### Zadania do wykonania
[A] Ile dni, według tekstu o filmie, mają osadnicy z karawany na przemierzenie całych Stanów?
[B] Na podstawie tekstu o filmie wyjaśnij, dlaczego bracia Dalton w filmie nie gwałcą ani nie zabijają.

### Tekst źródłowy
FILM:

Bardzo dziki zachód

Film wita nas na samym… wschodzie Dzikiego Zachodu. Poznajemy Nowy Jork w roku 1855. W miejscu, gdzie kiedyś powstanie Central Park stoi na razie tylko płot, jest za to nowojorska policja (słynne N.Y.P.D.) w swoich radiowozach… czy raczej wozach. Za to z obowiązkową syreną. Są wreszcie bracia Dalton: Joe, William, Jack i Averell – szeregując od najniższego. Gang Daltonów to prawdziwe utrapienie uczciwych obywateli USA. Kradną, radują, plądrują – gdyby film nie był adresowany do dzieci – gwałciliby i zabijali. Tym razem stoją przed nowojorskim sądem i czekają na Lucky Luke’a, którego zeznania po raz kolejny ich pogrążą. Tak mniej więcej wyglądają pierwsze trzy minuty filmu „Lucky Luke na Dzikim Zachodzie”. W kolejnej zwyrodniali bracia uciekają ulicami miasta gonieni przez kordon policji („Wszyscy sobie jeżdżą pod prąd, a gdzie jest policja?” – Joe jest wyraźnie zażenowany postawą wielkomiejskich kierowców). Po chwili pościgu bracia pojawiają się u boku karawany osadników, którzy muszą w 80 dni przemierzyć całe Stany, bo dotrzeć do Kalifornii. Przewodnikiem będzie oczywiście Luke, który nie mógłby przecież odmówić „europejskim sierotom i azjatyckiemu dziadostwu”. Droga nie będzie prosta, wiedzie bowiem przez Pustynię Nieuchronnej Śmierci W Męczarniach, a także ziemie wodza Szalonego Wilka, których nie opuściła jeszcze żadna blada twarz. Inna sprawa, że żadna nie próbowała nawet tędy przejść. Jak tu sobie poradzić, stojąc na czele bandy żółtodziobów? Jakby tego było mało, Daltonowie co i rusz rzucają kłody pod nogi. Jest jeszcze hochsztapler Crook, który za wszelką cenę gotów jest powstrzymać osadników.

### Wyodrębnione informacje

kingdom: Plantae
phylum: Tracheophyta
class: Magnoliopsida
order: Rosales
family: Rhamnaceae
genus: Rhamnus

### Zestaw odpowiedzi
[A] 80 dni.

[B] Film jest adresowany do dzieci. Tekst zaznacza, że gdyby tak nie było, Daltonowie poza kradzieżami i plądrowaniem także gwałciliby i zabijali.